Here, the narrative is in the first person, with nothing but a passing reference to Venice to suggest that this may be the Jeff of part one, rather than, say, Geoff instead, or another incarnation entirely. In a recent interview, Dyer said that the book was originally intended as two discrete stories: “With my usual unerring eye for commercial suicide, I originally wanted to subtitle the book ‘A Diptych’ to make clear the two stories were separate. But I was urged not to, and when I saw a mock-up of the front cover with the word ‘diptych’ on it, I thought, ‘Oh God, that’s too pretentious even for me’.” Much of ‘Death in Varanasi’ reads like a reportage piece about travels to the Indian holy city (“the place of many names”) with “uncomprehended meaning everywhere.” Here, comic set pieces about locals who don’t respect the British addiction to queuing tend to give way to sincere observations:
What I didn’t see was any affinity between us. He was in his world and I was in mine. My world-view would never be his and vice versa. That was what we had in common.

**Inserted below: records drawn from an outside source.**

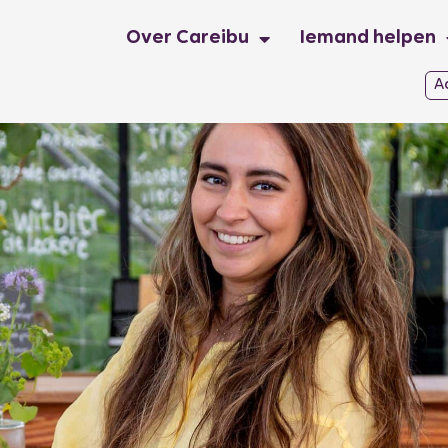
Over Careibu
Iemand helpen
A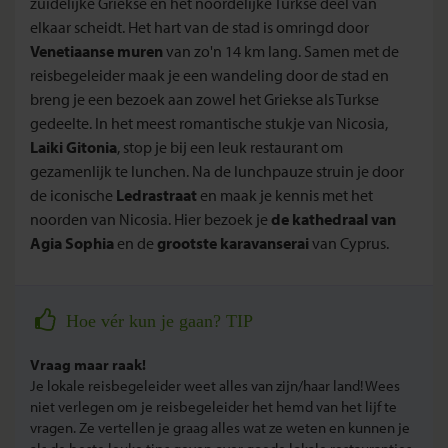
zuidelijke Griekse en het noordelijke Turkse deel van
elkaar scheidt. Het hart van de stad is omringd door
Venetiaanse muren
van zo'n 14 km lang. Samen met de
reisbegeleider maak je een wandeling door de stad en
breng je een bezoek aan zowel het Griekse als Turkse
gedeelte. In het meest romantische stukje van Nicosia,
Laiki Gitonia
, stop je bij een leuk restaurant om
gezamenlijk te lunchen. Na de lunchpauze struin je door
de iconische
Ledrastraat
en maak je kennis met het
noorden van Nicosia. Hier bezoek je
de kathedraal van
Agia Sophia
en de
grootste
karavanserai
van Cyprus.
Hoe vér kun je gaan? TIP
Vraag maar raak!
Je lokale reisbegeleider weet alles van zijn/haar land! Wees
niet verlegen om je reisbegeleider het hemd van het lijf te
vragen. Ze vertellen je graag alles wat ze weten en kunnen je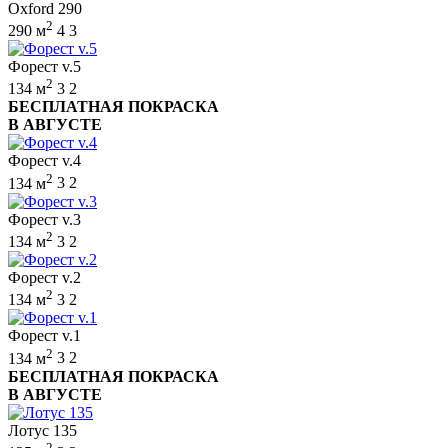
Oxford 290
2
290 м
4
3
Форест v.5
2
134 м
3
2
БЕСПЛАТНАЯ ПОКРАСКА
В АВГУСТЕ
Форест v.4
2
134 м
3
2
Форест v.3
2
134 м
3
2
Форест v.2
2
134 м
3
2
Форест v.1
2
134 м
3
2
БЕСПЛАТНАЯ ПОКРАСКА
В АВГУСТЕ
Лотус 135
2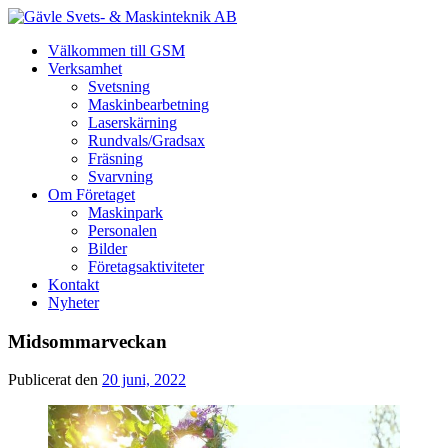
Välkommen till GSM
Verksamhet
Svetsning
Maskinbearbetning
Laserskärning
Rundvals/Gradsax
Fräsning
Svarvning
Om Företaget
Maskinpark
Personalen
Bilder
Företagsaktiviteter
Kontakt
Nyheter
Midsommarveckan
Publicerat den
20 juni, 2022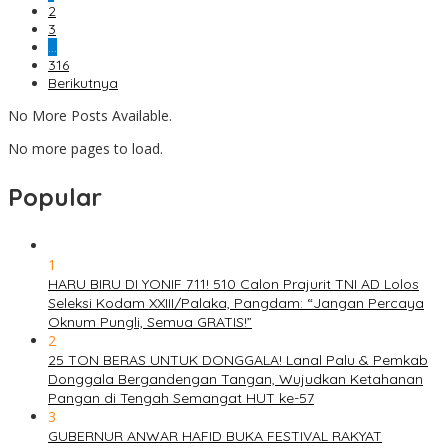
2
3
…
316
Berikutnya
No More Posts Available.
No more pages to load.
Popular
1
HARU BIRU DI YONIF 711! 510 Calon Prajurit TNI AD Lolos
Seleksi Kodam XXIII/Palaka, Pangdam: “Jangan Percaya
Oknum Pungli, Semua GRATIS!”
2
25 TON BERAS UNTUK DONGGALA! Lanal Palu & Pemkab
Donggala Bergandengan Tangan, Wujudkan Ketahanan
Pangan di Tengah Semangat HUT ke-57
3
GUBERNUR ANWAR HAFID BUKA FESTIVAL RAKYAT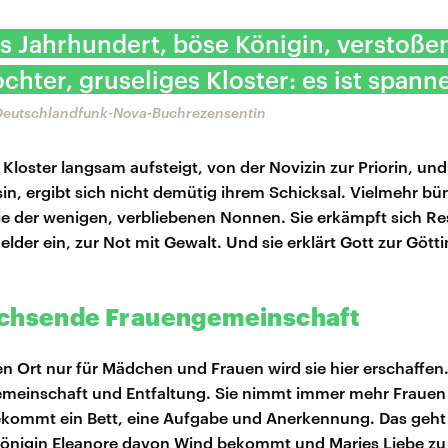
s Jahrhundert, böse Königin, verstoße
chter, gruseliges Kloster: es ist spann
Deutschlandfunk-Nova-Buchrezensentin
 Kloster langsam aufsteigt, von der Novizin zur Priorin, un
sin, ergibt sich nicht demütig ihrem Schicksal. Vielmehr bün
ie der wenigen, verbliebenen Nonnen. Sie erkämpft sich Re
elder ein, zur Not mit Gewalt. Und sie erklärt Gott zur Götti
chsende Frauengemeinschaft
en Ort nur für Mädchen und Frauen wird sie hier erschaffen.
emeinschaft und Entfaltung. Sie nimmt immer mehr Frauen 
kommt ein Bett, eine Aufgabe und Anerkennung. Das geht 
 Königin Eleanore davon Wind bekommt und Maries Liebe zu 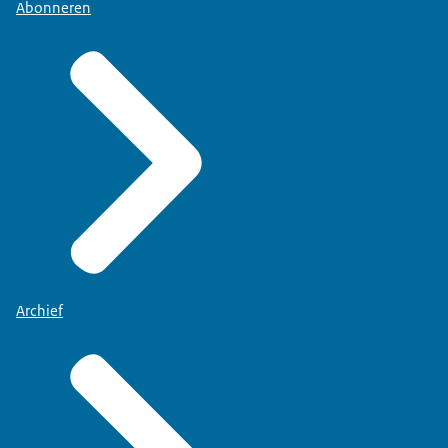
Abonneren
Archief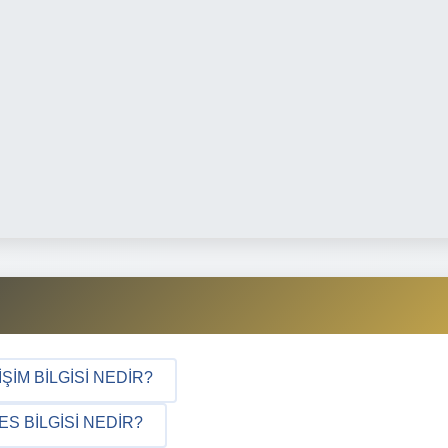
IM BILGISI NEDIR?
 BILGISI NEDIR?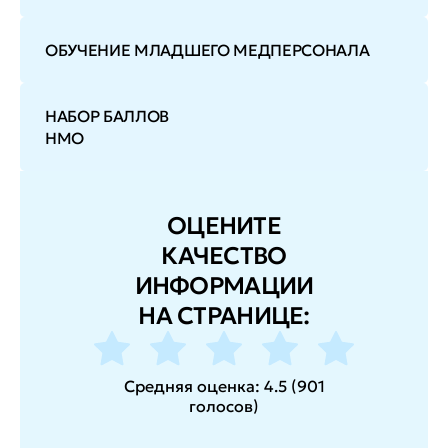
ОБУЧЕНИЕ МЛАДШЕГО МЕДПЕРСОНАЛА
НАБОР БАЛЛОВ
НМО
ОЦЕНИТЕ
КАЧЕСТВО
ИНФОРМАЦИИ
НА СТРАНИЦЕ:
Средняя оценка:
4.5
(
901
голосов
)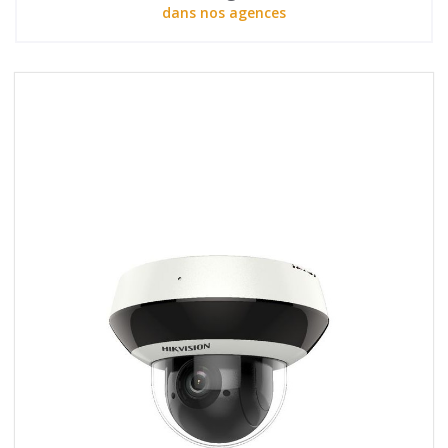
dans nos agences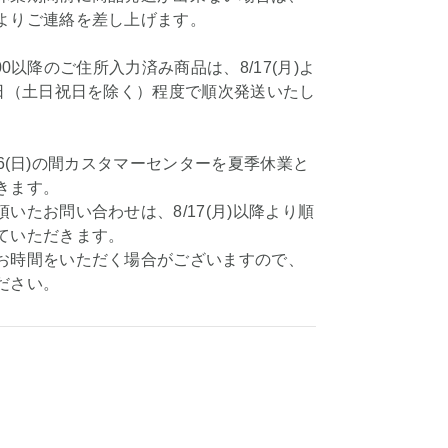
よりご連絡を差し上げます。
11:00以降のご住所入力済み商品は、8/17(月)よ
業日（土日祝日を除く）程度で順次発送いたし
8/16(日)の間カスタマーセンターを夏季休業と
きます。
いたお問い合わせは、8/17(月)以降より順
ていただきます。
お時間をいただく場合がございますので、
ださい。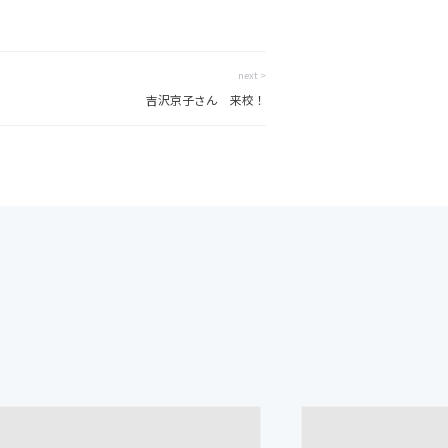
next >
吉沢京子さん 来校！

What distinguished us from each other was that he had no interest in mine – it meant nothing to him – whereas I was intensely curious about his.
As Dyer – or the fictional narrator (“the distinction means absolutely nothing to me”) – points out, “it’s possible to be a hundred percent sincere and a hundred percent ironic at the same time.” The lazy perception of a barrier between ‘a funny book’ and ‘a serious book’ is broken down. Like so many great writers, Dyer is both deeply funny and absolutely serious.
Midway through the book, Jeff recalls reading The French Lieutenant’s Woman, and how he had been “much impressed by John Fowles’s distinction between the Victorian point of view – I can’t have this forever, therefore I’m miserable – and the modern, existential outlook: I have this for the moment, therefore I’m happy.” In the first part of the book, Jeff seeks completeness through attachment to the passing moment; in part two, the narrator achieves completeness through detachment from the present.
I really don’t want to come on like someone who has gone through rehab or undergone a conversion or awakening. All I’m saying is that in Varanasi I no longer felt like I was waiting. The waiting was over. I had taken myself out of the equation.
Being a Dyer fan is a stressful experience, always expecting great things, always fearing he’ll drop the ball. He portrays himself in other books – and Jeff the journalist here – as a lazy writer, coasting by on considerable talent but without the application to transmute the work into gold. But this cannot entirely be true, when the results are so satisfying and stimulating. Jeff in Venice, Death in Varanasi is only an inch from brilliance, but all the Dyer is in that inch.